Dicho esto, conviene destacar que la deuda es cierta, vencida y exigible, así lo concluye la resolución impugnada sin que ese pronunciamiento sea discutido en la alzada.
La controversia en esta alzada se centra en la existencia o no de requerimiento de pago, en este punto la sentencia niega que se haya acreditado tal el requerimiento.
La prueba de tal notificación corresponde a la demandada, tal y como exige la Ley, como entiende la jurisprudencia, y como también ha tenido en cuenta la resolución recurrida, entendiendo que no se ha probado la referida notificación del requerimiento acogiendo por ello la demanda. La Ley no exige una notificación fehaciente, pero es la entidad acreedora que comunica los datos al fichero quien deberá probar la realidad del requerimiento. Pues bien, en el caso de autos existen elementos de prueba más que relevantes de que la notificación se realizó con anterioridad a la remisión de los datos al fichero de morosos, y además de forma específica.

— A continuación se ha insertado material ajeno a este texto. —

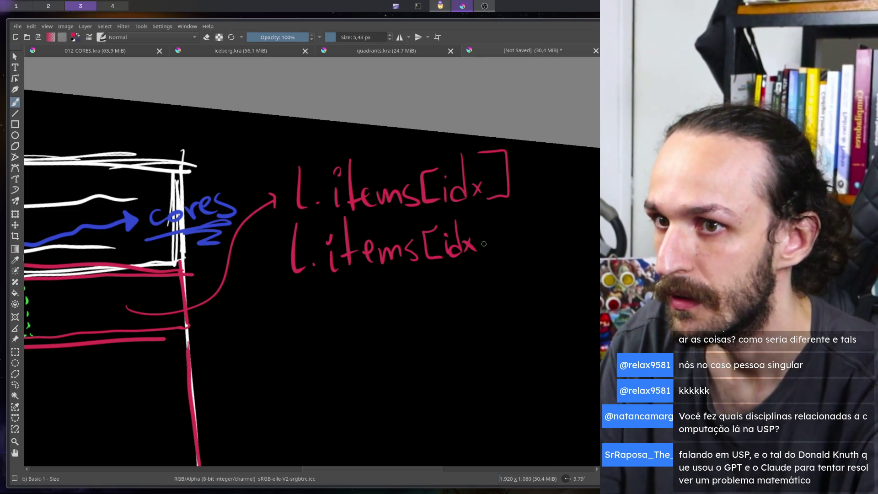
drag(478, 243, 486, 242)
drag(482, 239, 481, 248)
mouse_move(498, 213)
mouse_down()
mouse_move(499, 245)
mouse_move(489, 245)
mouse_up()
mouse_move(503, 215)
mouse_down()
mouse_move(503, 243)
mouse_move(527, 242)
mouse_up()
drag(533, 232, 541, 234)
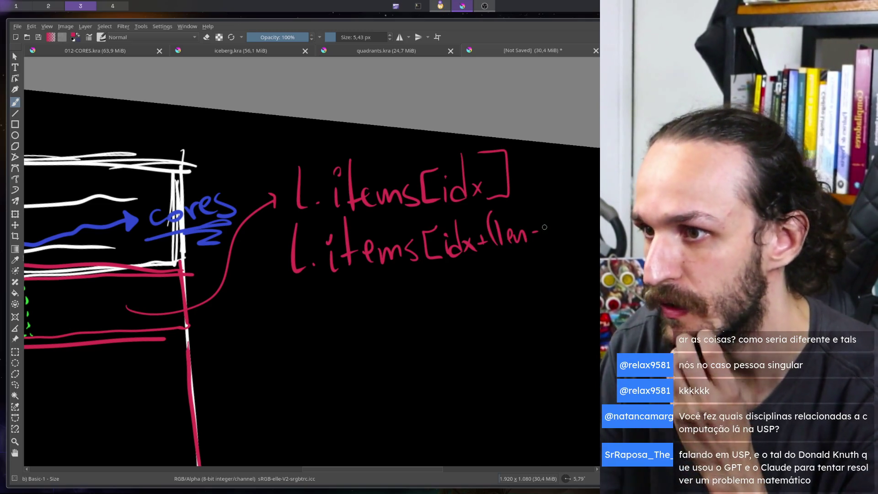
click(540, 214)
drag(551, 201, 546, 230)
drag(568, 199, 570, 235)
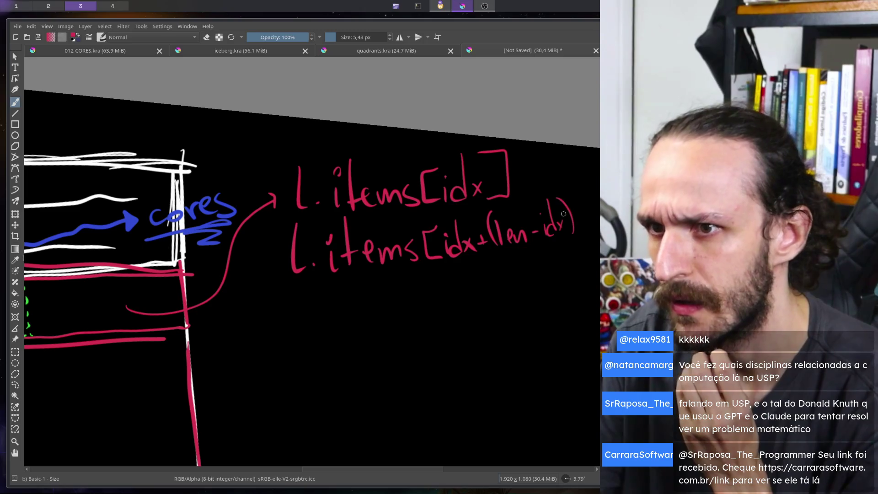
key(ctrl+z)
key(ctrl+z)
key(ctrl+z)
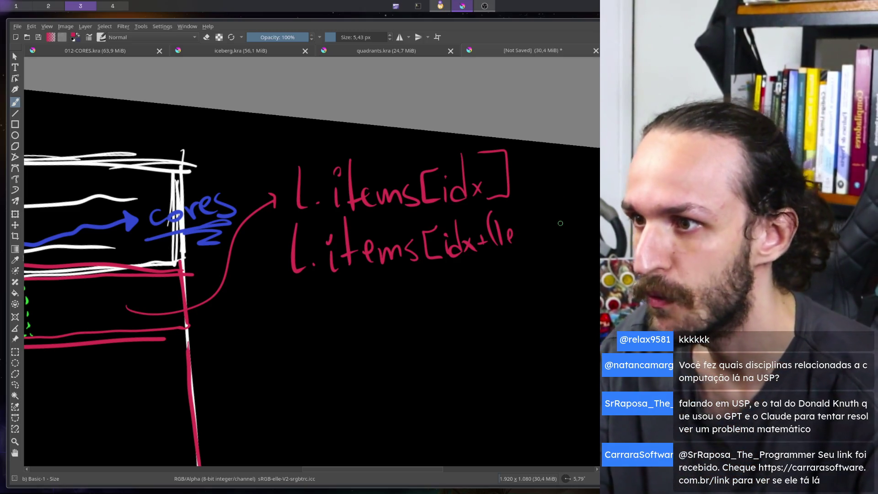
key(ctrl+z)
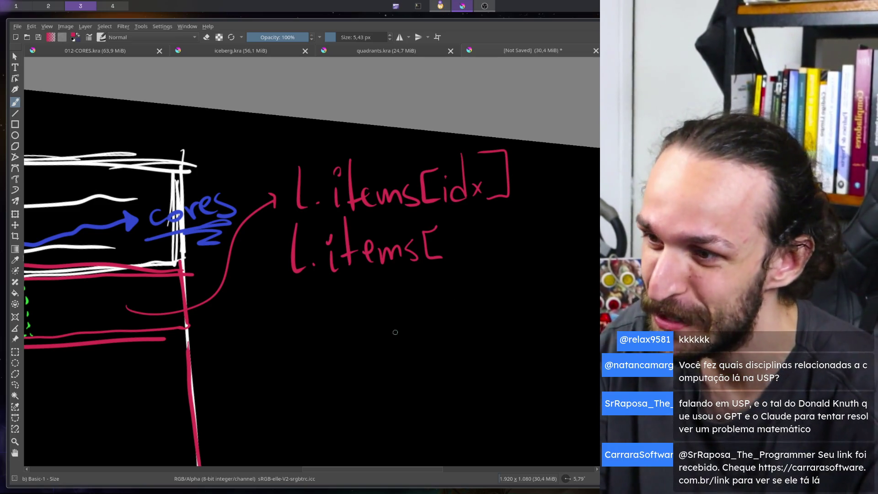
Cross out and erase the idx + len - idx expression, finishing the line as l.items[len].
click(390, 308)
mouse_move(394, 319)
mouse_down()
mouse_move(396, 338)
mouse_move(431, 336)
mouse_up()
drag(430, 317, 419, 339)
drag(443, 328, 451, 326)
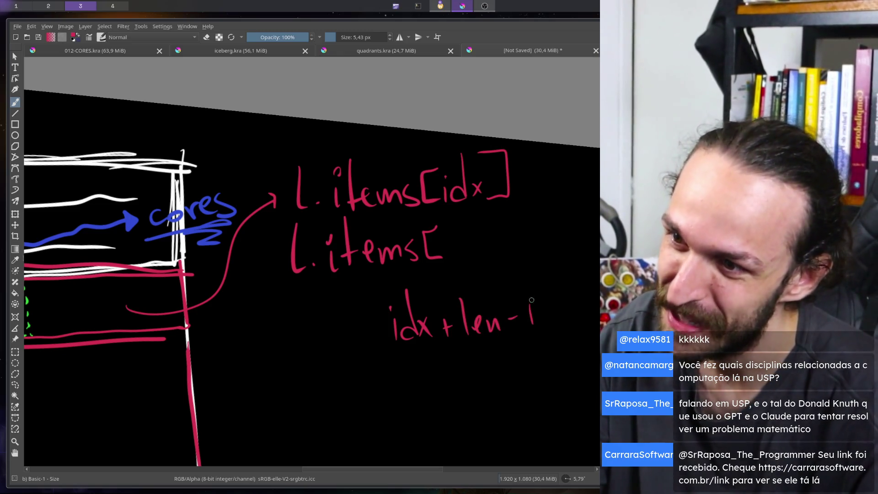
drag(541, 280, 540, 321)
drag(559, 293, 555, 307)
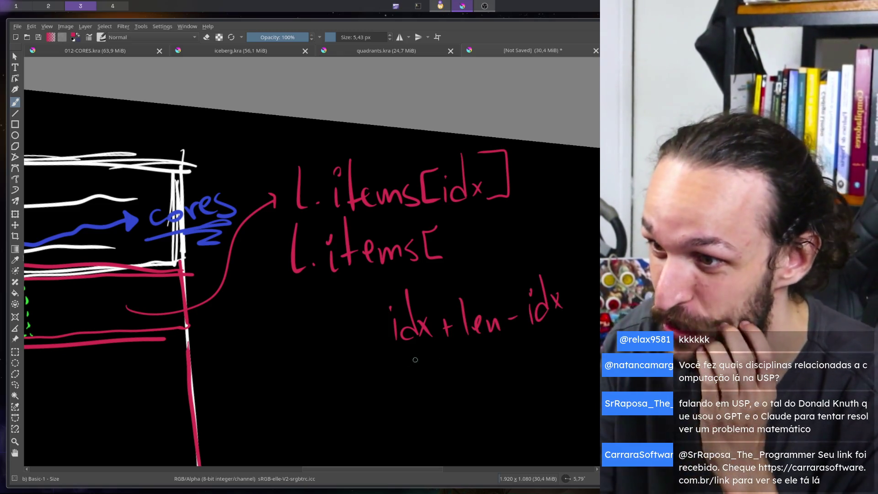
drag(459, 289, 402, 360)
drag(562, 270, 534, 332)
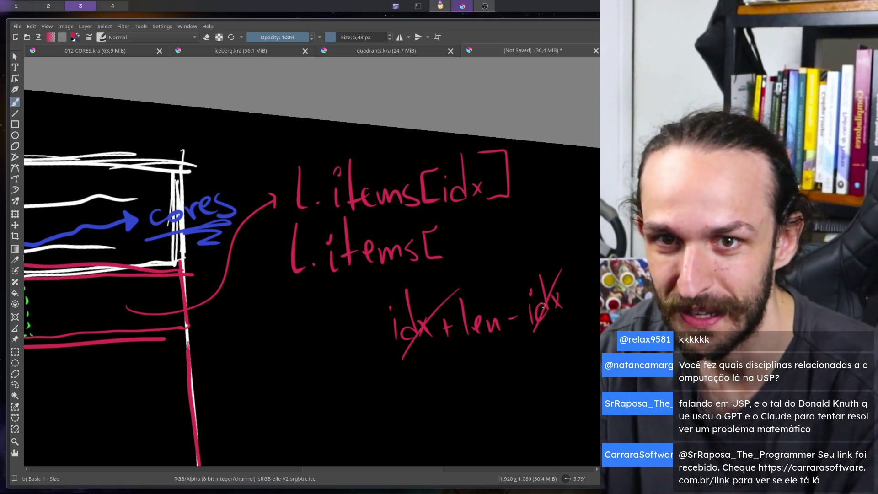
key(e)
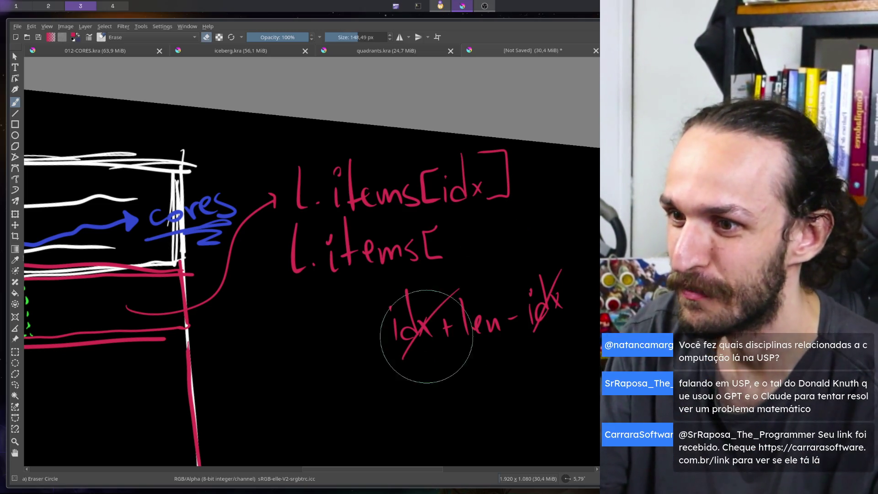
mouse_move(421, 323)
mouse_down()
mouse_move(416, 372)
mouse_move(544, 294)
mouse_up()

Como indica la SAP de Madrid 372/24, de 8 de julio: "no puede considerarse vulnerado el derecho al honor cuando la deuda realmente existía, se le notificó mediante un previo requerimiento de pago y no se ha contestado al mismo, no se ha negado ni tampoco abonado los siguientes vencimientos, provocando así el aumento del importe adeudado. Estas ideas responden a criterios jurisprudenciales, que son recogidos en la STS número 53/2024, de 16 de enero :
"Las sentencias de pleno 946/2022, de 20 de diciembre , y 959/2022 y 960/2022, de 21 de diciembre , han reforzado esta idea del carácter funcional del requerimiento de pago, lo que explica la distinta trascendencia que para la existencia de intromisión ilegítima en el derecho al honor del deudor puede tener su omisión o su práctica defectuosa en función de las circunstancias concretas de la deuda y el carácter sorpresivo que para el interesado pueda tener la inclusión de sus datos en el fichero.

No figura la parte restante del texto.